Edit: I just realized that it doesn't work in every case. Specifically if the nested object's keyset is a subset of Function's keyset.
type I = DeepPartial<{
fn: () => void,
works: {
foo: () => any,
},
fails: {
apply: any,
}
}>
// equivalent to:
type J = {
fn?: () => void,
works?: {
foo?: () => any,
},
fails?: {
apply: any // not optional
}
}
@tao-cumplido What you did there is mind tangling, but admirable. It's a real pity that is not covering all the cases, but it works better than the common approach. Thank you!

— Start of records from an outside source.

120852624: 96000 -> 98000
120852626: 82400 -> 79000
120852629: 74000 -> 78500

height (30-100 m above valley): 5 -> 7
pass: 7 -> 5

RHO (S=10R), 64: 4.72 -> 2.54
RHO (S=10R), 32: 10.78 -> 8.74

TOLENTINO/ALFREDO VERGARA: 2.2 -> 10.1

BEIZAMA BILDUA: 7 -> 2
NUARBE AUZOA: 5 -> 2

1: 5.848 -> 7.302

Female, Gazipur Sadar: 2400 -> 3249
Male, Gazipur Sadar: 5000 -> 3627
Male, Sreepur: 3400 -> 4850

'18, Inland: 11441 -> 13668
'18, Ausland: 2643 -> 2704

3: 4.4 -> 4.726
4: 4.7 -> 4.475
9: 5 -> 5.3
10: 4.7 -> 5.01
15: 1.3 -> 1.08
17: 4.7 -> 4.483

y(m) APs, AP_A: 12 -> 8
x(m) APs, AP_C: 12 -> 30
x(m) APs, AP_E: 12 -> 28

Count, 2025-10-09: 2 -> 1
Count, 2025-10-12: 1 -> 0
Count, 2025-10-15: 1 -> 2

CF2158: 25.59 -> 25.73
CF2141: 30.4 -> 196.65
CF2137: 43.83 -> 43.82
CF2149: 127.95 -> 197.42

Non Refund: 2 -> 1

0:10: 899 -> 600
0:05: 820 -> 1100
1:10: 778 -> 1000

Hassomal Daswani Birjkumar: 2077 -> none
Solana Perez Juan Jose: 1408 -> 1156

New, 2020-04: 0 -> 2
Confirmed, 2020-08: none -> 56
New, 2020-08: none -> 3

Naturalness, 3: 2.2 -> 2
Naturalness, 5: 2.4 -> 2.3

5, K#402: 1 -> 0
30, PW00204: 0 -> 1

@inad9300 I found a version that works better:
type DeepPartial<T> = {
[P in keyof T]?: If<Is<T[P], object>, T[P], DeepPartial<T[P]>>
}
It no longer tests against Function
which solves the problem above. I still found another case that doesn't work (it didn't in the first version either): when you create a union with a string-indexed type it fails. But the upcoming conditional types should allow a straightforward DeepPartial.
@jcalz @inad9300 @vultix @tao-cumplido: I added a DeepPartial
based on the new conditional types in #21316.
12114 added mapped types, including recursive mapped types. But as pointed out by @ahejlsberg
Conditional mapping would greatly improve the ergonomics of libraries like Immutable.js.